Job. Write out exactly the lines that run from the one containing "line: (1286, 185) -> (1161, 167), removed" to the end of the entries below, with both end lines included.

——

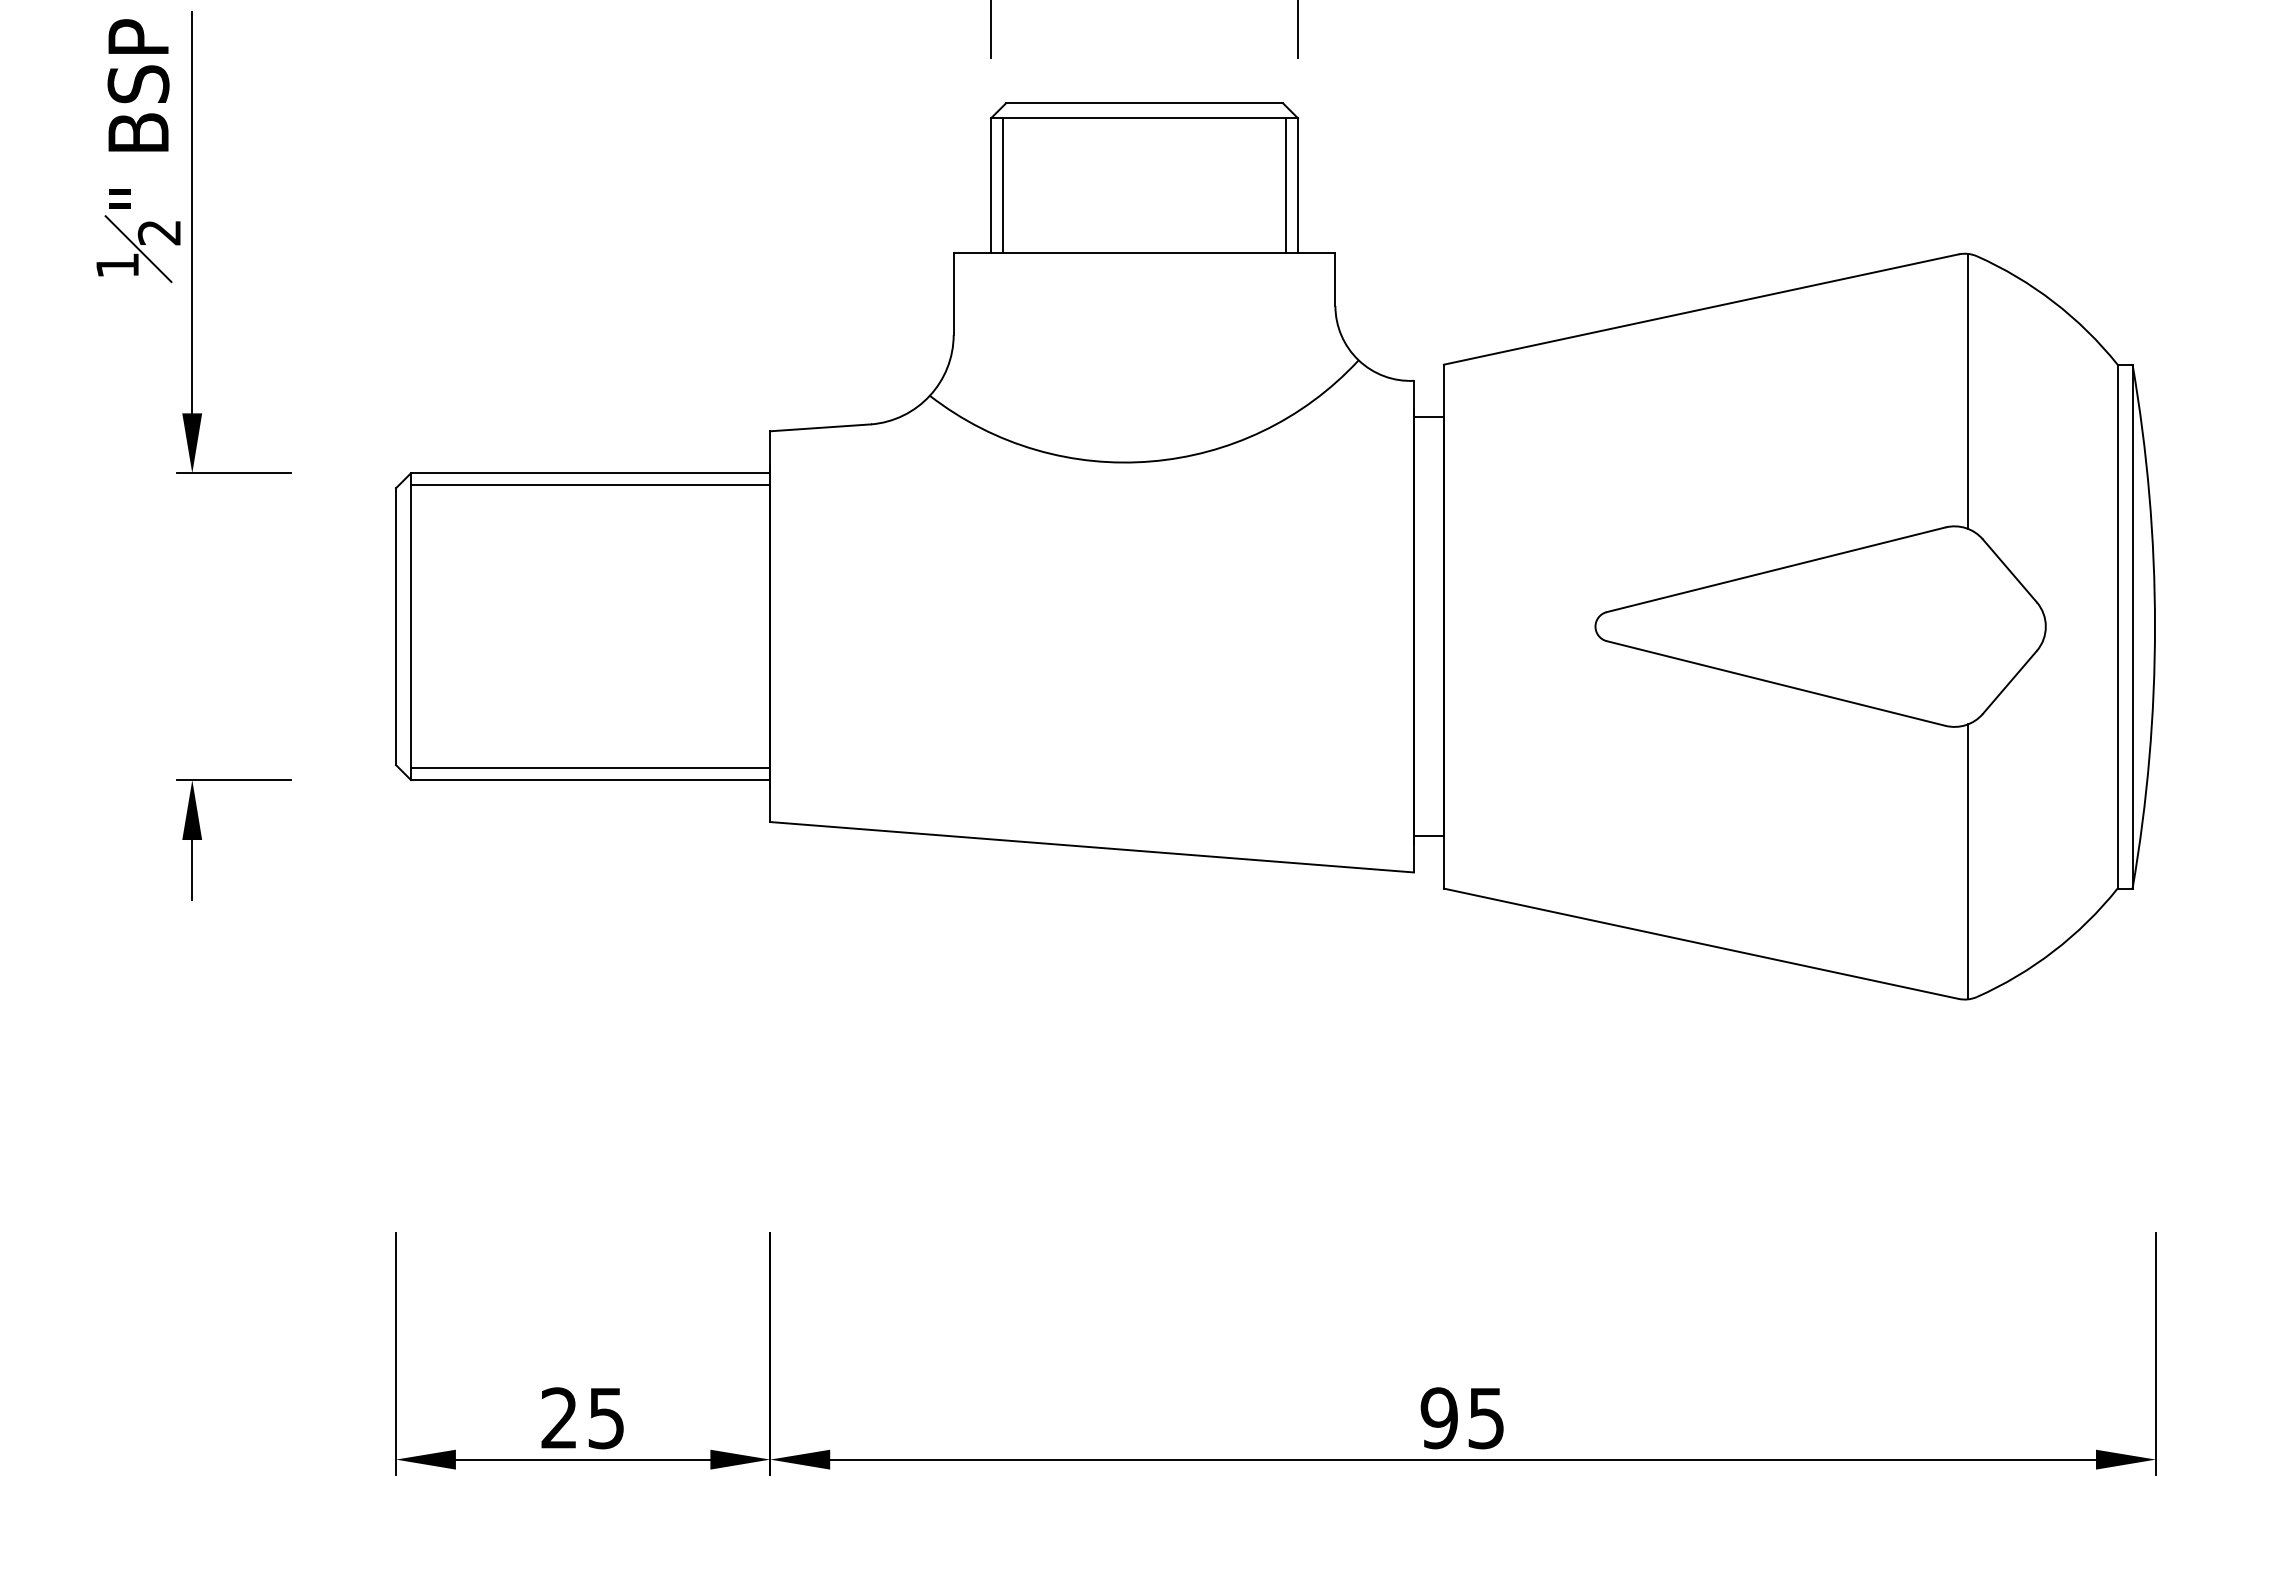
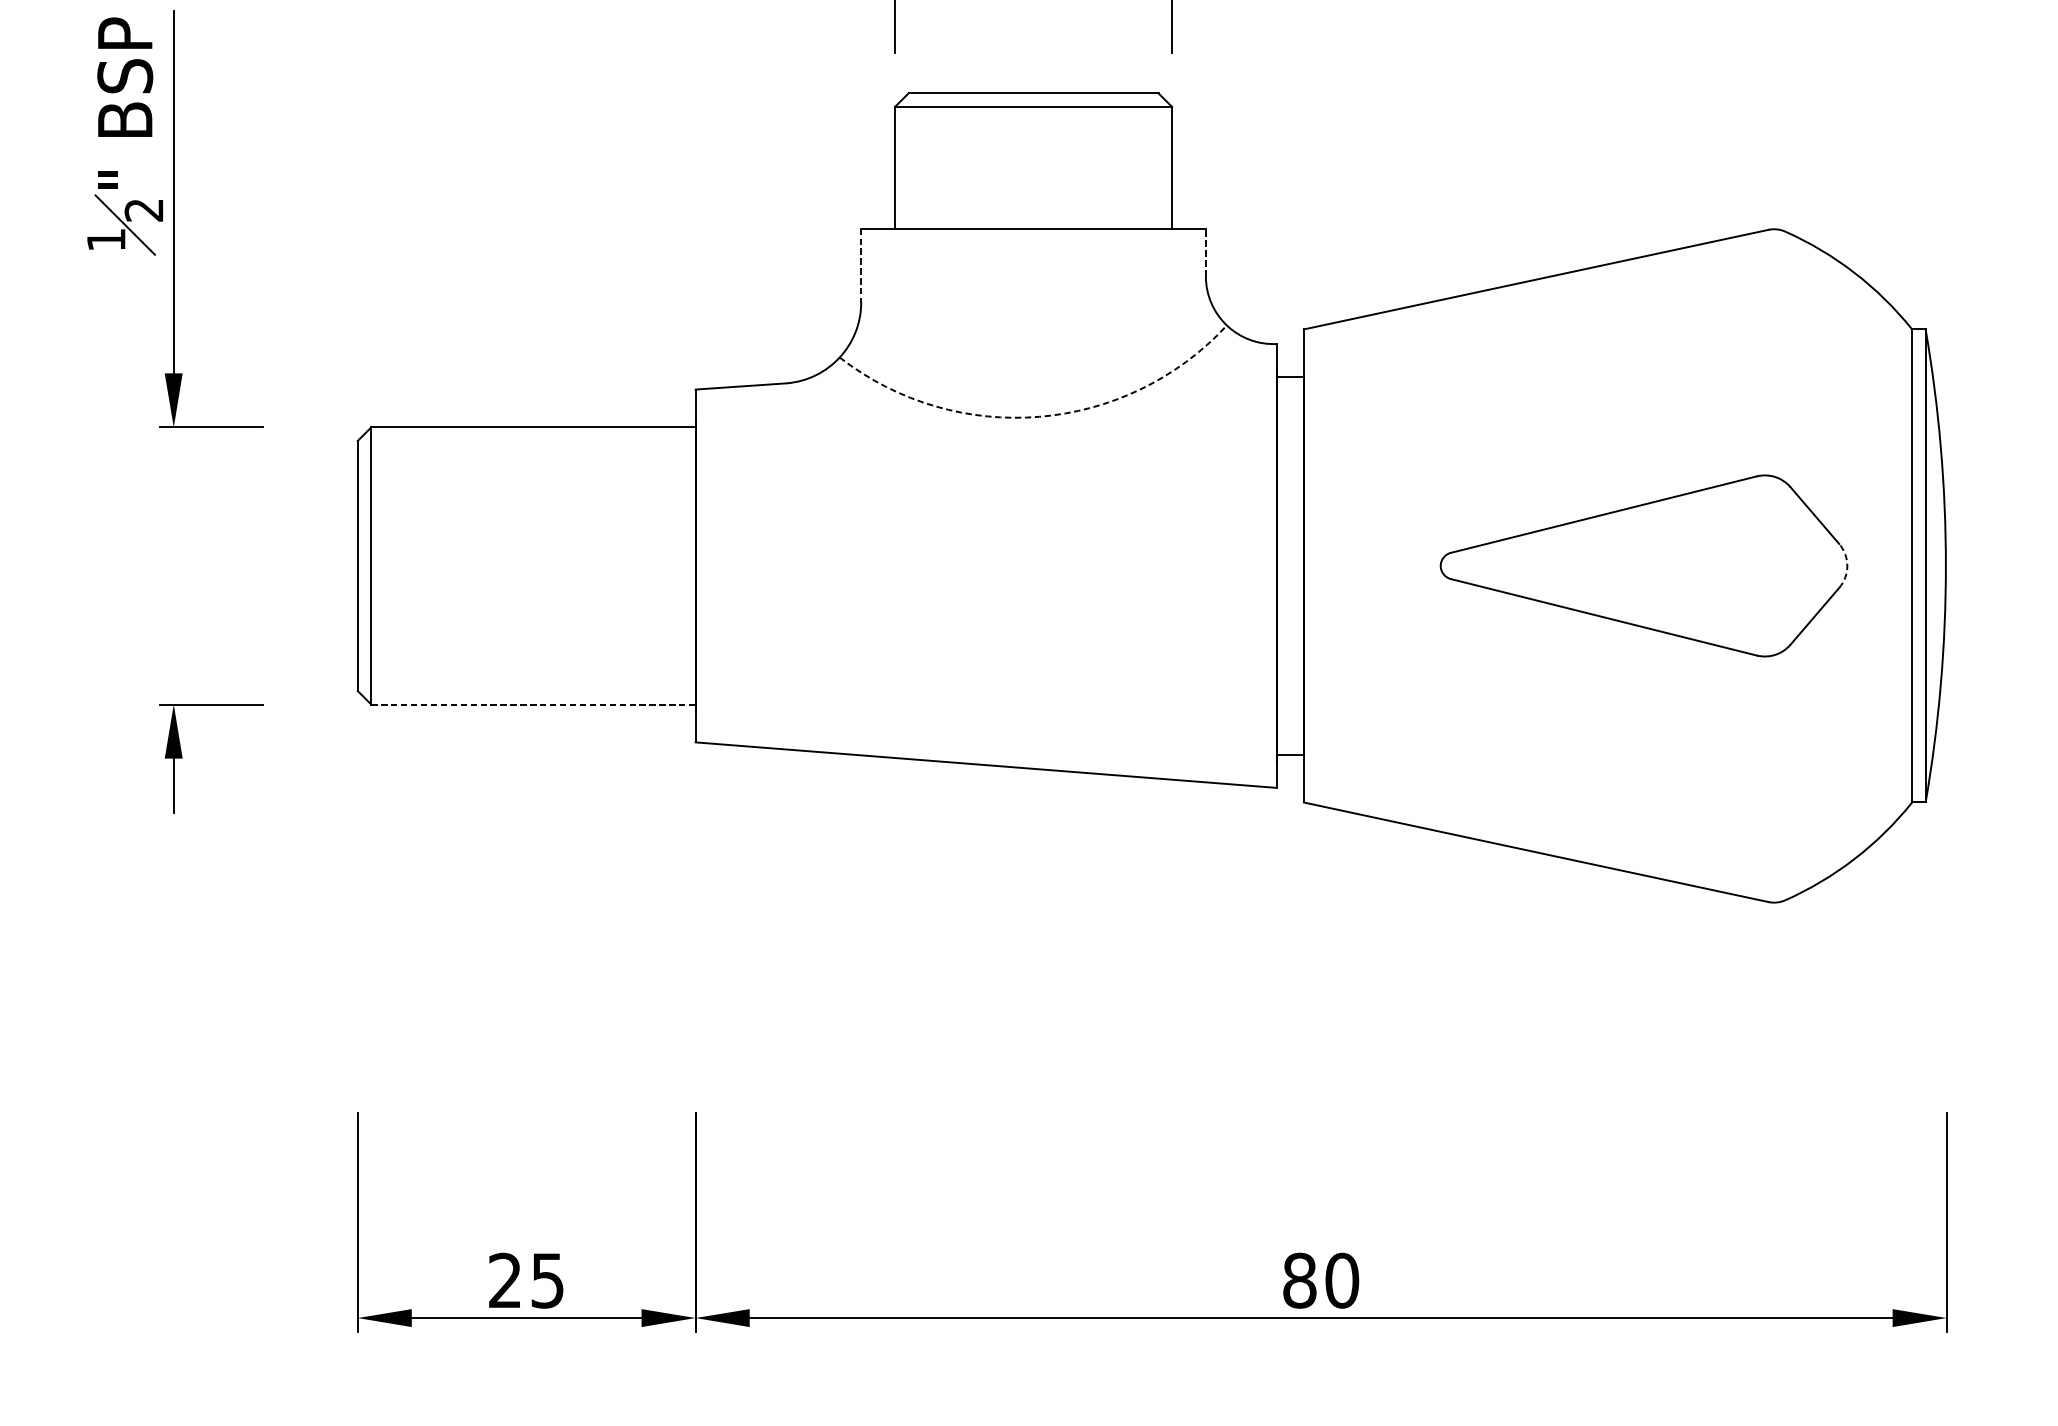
line: (1003, 185) -> (906, 167), removed
line: (1286, 185) -> (1161, 167), removed
line: (1335, 279) -> (1205, 252), solid -> dashed
line: (953, 293) -> (861, 265), solid -> dashed
line: (1967, 390) -> (1776, 352), removed
arc: (1151, 461) -> (1039, 416), solid -> dashed
line: (590, 485) -> (533, 438), removed
arc: (2045, 626) -> (1847, 565), solid -> dashed
line: (590, 768) -> (533, 694), removed
line: (590, 780) -> (533, 704), solid -> dashed
line: (1967, 861) -> (1776, 778), removed
text: (1462, 1418) -> (1320, 1280), 95 -> 80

——

Result of this exercise.
line: (1286, 185) -> (1161, 167), removed
line: (1335, 279) -> (1205, 252), solid -> dashed
line: (953, 293) -> (861, 265), solid -> dashed
line: (1967, 390) -> (1776, 352), removed
arc: (1151, 461) -> (1039, 416), solid -> dashed
line: (590, 485) -> (533, 438), removed
arc: (2045, 626) -> (1847, 565), solid -> dashed
line: (590, 768) -> (533, 694), removed
line: (590, 780) -> (533, 704), solid -> dashed
line: (1967, 861) -> (1776, 778), removed
text: (1462, 1418) -> (1320, 1280), 95 -> 80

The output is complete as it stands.